This is probably conflating unrelated concepts, but from a readability standpoint I think this theoretical syntax would be nice for that particular use case:
let isSuccess = result is .success
This is probably conflating unrelated concepts, but from a readability standpoint I think this theoretical syntax would be nice for that particular use case:
let isSuccess = result is .success
A related issue that also needs to be solved is a way of optionally extracting the enum's associated value in an expression (so whatever is held in .success
in this case).
Both of these syntaxes look pretty messy to me, comapred to x is y
or case x = y
(I still really hate case x = y
though, because it involves =
as a special comparison operator)
Not saying case paths wouldn't be useful to have, but I think that should be considered an unrelated feature to what I'm asking for here. You make a good point about not having a similar way to extract payloads, too.
Not nice but there is a way to convert "switch" or "if" into expression:
enum E {
case foo, bar(Int)
}
let isFoo: Bool = {
switch f {
case .foo: return true
default: return false
}
}()
squeezed into a single line:
let isFoo: Bool = { if case .foo = f { return true } else { return false }}()
I agree, looks like a language hole.
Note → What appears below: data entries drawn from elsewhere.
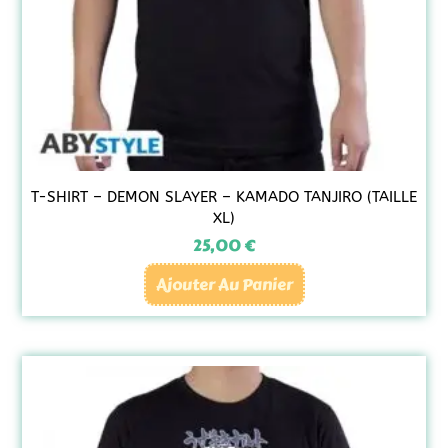
T-SHIRT – DEMON SLAYER – KAMADO TANJIRO (TAILLE
XL)
25,00
€
Ajouter Au Panier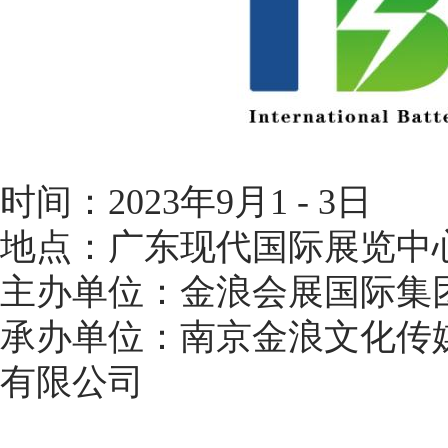
时间：2023年9月1 - 3日
地点：广东现代国际展览中
主办单位：金浪会展国际集
承办单位：南京金浪文化传
有限公司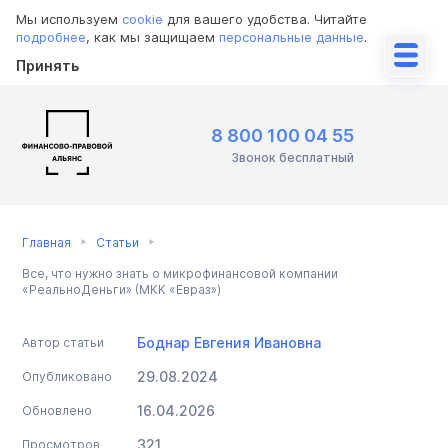
Мы используем
cookie
для вашего удобства. Читайте
подробнее
, как мы защищаем
персональные данные
.
Принять
8 800 100 04 55
Звонок бесплатный
Главная
Статьи
Все, что нужно знать о микрофинансовой компании
«РеальноДеньги» (МКК «Евраз»)
Боднар Евгения Ивановна
Автор статьи
29.08.2024
Опубликовано
16.04.2026
Обновлено
321
Просмотров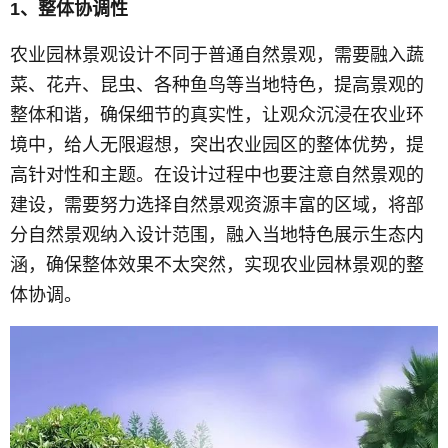
1、整体协调性
农业园林景观设计不同于普通自然景观，需要融入蔬
菜、花卉、昆虫、各种鱼鸟等当地特色，提高景观的
整体和谐，确保细节的真实性，让观众沉浸在农业环
境中，给人无限遐想，突出农业园区的整体优势，提
高针对性和主题。在设计过程中也要注意自然景观的
建设，需要努力选择自然景观资源丰富的区域，将部
分自然景观纳入设计范围，融入当地特色展示生态内
涵，确保整体效果不太突然，实现农业园林景观的整
体协调。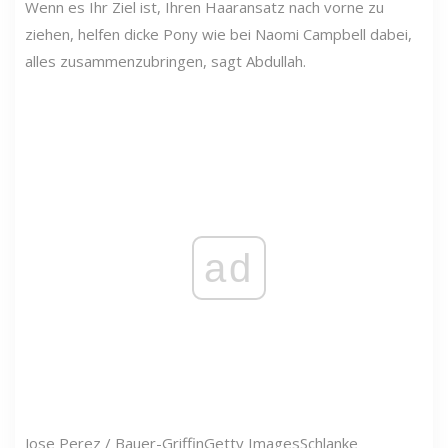
Wenn es Ihr Ziel ist, Ihren Haaransatz nach vorne zu
ziehen, helfen dicke Pony wie bei Naomi Campbell dabei,
alles zusammenzubringen, sagt Abdullah.
ad
Jose Perez / Bauer-Griffin
Getty Images
Schlanke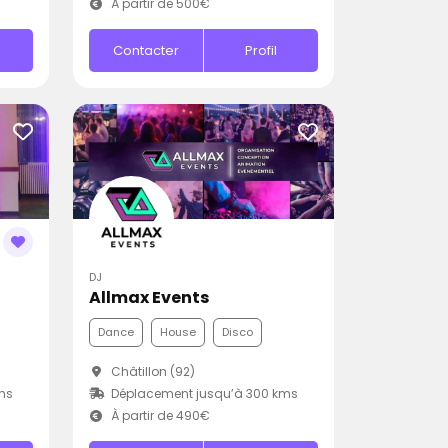
À partir de 500€
Contacter
Profil
DJ
Allmax Events
Dance
House
Disco
Châtillon (92)
ms
Déplacement jusqu’à 300 kms
À partir de 490€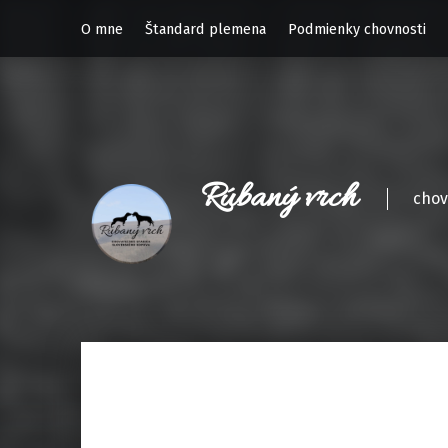
O mne
Štandard plemena
Podmienky chovnosti
Rúbaný vrch
chov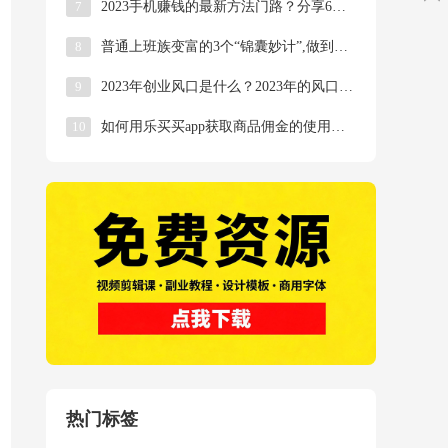
7
2023手机赚钱的最新方法门路？分享6个手机赚钱
8
普通上班族变富的3个“锦囊妙计”,做到了咸鱼翻身
9
2023年创业风口是什么？2023年的风口行业有
10
如何用乐买买app获取商品佣金的使用操作详解
热门标签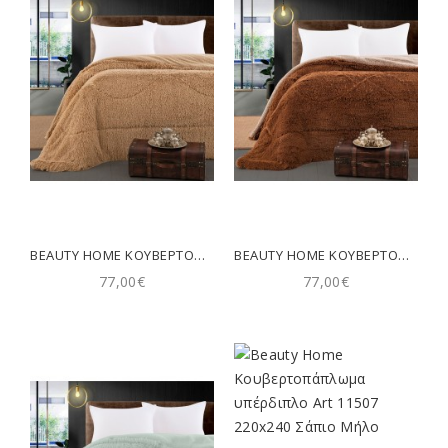
BEAUTY HOME ΚΟΥΒΕΡΤΟΠΆΠΛΩΜΑ ΥΠΈΡΔΙΠΛΟ ART 11066 220X240 ΜΠΕΖ
BEAUTY HOME ΚΟΥΒΕΡΤΟΠΆΠΛΩΜΑ ΥΠΈΡΔΙΠΛΟ ART 11067 220X240 ΚΑΦΈ
77,00€
77,00€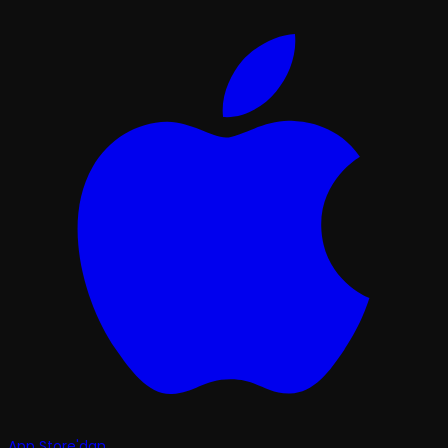
App Store'dan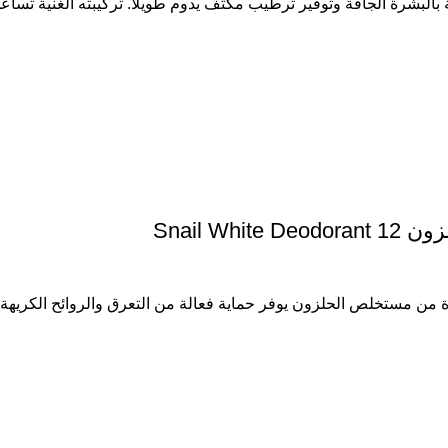
لبشرة الجافة وتوفير ترطيب مكثف يدوم طويلاً. تركيبته الغنية تساعد
Snail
Another possible syntax:
let isFoo = f.foo != nil
let isBar = f.bar != nil
let x: E? = f.foo // x contains E.foo or nil
let y: E? = f.bar // y contains nil or E.bar(xxx)
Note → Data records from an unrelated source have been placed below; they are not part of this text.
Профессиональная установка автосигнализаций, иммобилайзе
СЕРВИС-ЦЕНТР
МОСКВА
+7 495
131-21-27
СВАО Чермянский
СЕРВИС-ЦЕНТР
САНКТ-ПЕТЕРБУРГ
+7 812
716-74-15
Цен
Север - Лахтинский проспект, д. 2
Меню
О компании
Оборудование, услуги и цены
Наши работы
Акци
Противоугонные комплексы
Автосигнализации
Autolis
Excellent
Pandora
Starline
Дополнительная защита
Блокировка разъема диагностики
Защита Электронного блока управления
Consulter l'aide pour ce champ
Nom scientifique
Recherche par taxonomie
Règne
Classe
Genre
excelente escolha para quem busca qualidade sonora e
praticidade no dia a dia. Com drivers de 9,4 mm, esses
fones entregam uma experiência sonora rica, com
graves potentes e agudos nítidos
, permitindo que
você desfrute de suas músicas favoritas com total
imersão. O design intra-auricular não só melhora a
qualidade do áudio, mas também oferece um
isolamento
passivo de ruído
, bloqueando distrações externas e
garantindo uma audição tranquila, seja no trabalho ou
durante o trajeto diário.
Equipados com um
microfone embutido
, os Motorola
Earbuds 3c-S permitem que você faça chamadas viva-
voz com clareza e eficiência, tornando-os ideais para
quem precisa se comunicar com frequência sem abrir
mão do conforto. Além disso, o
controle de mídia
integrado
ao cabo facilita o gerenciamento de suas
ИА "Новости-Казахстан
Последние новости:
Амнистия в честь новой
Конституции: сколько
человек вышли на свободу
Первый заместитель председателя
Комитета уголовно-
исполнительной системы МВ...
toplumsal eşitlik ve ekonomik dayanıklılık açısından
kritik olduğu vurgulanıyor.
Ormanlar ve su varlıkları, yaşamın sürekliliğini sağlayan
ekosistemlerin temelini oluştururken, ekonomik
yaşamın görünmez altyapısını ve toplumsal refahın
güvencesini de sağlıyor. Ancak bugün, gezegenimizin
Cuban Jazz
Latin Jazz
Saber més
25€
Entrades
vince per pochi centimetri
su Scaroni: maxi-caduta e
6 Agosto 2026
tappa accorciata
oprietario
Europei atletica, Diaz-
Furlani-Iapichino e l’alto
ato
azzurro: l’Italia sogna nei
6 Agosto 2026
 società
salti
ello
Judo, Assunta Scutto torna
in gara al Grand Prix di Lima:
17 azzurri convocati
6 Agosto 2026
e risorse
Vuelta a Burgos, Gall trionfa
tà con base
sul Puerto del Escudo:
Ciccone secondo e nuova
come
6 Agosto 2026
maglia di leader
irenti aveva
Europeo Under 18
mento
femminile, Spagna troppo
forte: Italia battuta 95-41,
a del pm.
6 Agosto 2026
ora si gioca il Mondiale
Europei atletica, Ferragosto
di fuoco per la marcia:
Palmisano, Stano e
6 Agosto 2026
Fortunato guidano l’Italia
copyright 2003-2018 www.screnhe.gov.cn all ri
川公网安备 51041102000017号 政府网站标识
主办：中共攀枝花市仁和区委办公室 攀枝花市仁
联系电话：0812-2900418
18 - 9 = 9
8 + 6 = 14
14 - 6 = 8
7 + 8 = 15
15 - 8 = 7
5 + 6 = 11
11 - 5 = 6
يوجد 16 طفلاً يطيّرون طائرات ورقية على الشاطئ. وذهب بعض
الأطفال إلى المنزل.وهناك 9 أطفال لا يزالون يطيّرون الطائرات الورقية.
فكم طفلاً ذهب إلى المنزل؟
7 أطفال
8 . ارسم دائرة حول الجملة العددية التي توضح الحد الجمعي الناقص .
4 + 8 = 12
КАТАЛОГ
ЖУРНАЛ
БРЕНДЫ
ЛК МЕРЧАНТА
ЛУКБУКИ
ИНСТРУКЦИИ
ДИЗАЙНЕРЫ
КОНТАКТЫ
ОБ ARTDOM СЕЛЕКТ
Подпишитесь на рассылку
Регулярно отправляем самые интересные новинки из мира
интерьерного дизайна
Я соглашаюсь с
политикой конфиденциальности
I'm not fond of any of these syntaxes personally, but I do appreciate you brainstorming with me!
The switch-case on a single line (or even in a closure like that) is a code smell and indicative of a hole in the language; I would sooner extend whatever it was I was switching over to add a property before I did that
The second idea is just… weird to me. Doesn't make sense to use dot syntax to access something that isn't a type or property. This needs it's own keyword syntax. I would love to just use is
Not so crazy, we have a precedent of e.rawValue
Another possibility:
enum E: MetaCaseIterable {
case foo(Int), bar
}
// MetaCaseIterable (better name needed) is a magic protocol that implements this under the hood:
extension E {
enum MetaCase { case foo, bar }
var metaCase: MetaCase {
switch self {
case .foo(_): return .foo
case .bar: return .bar
}
}
static let allMetaCases: [MetaCase] = [.foo, .bar] // better name needed
}
// usage:
var e: E = ...
let isFoo = e.metaCase == .foo
E.allMetaCases == [.foo, .bar]
This is a property, it's just a compiler synthesized one for enums with raw values.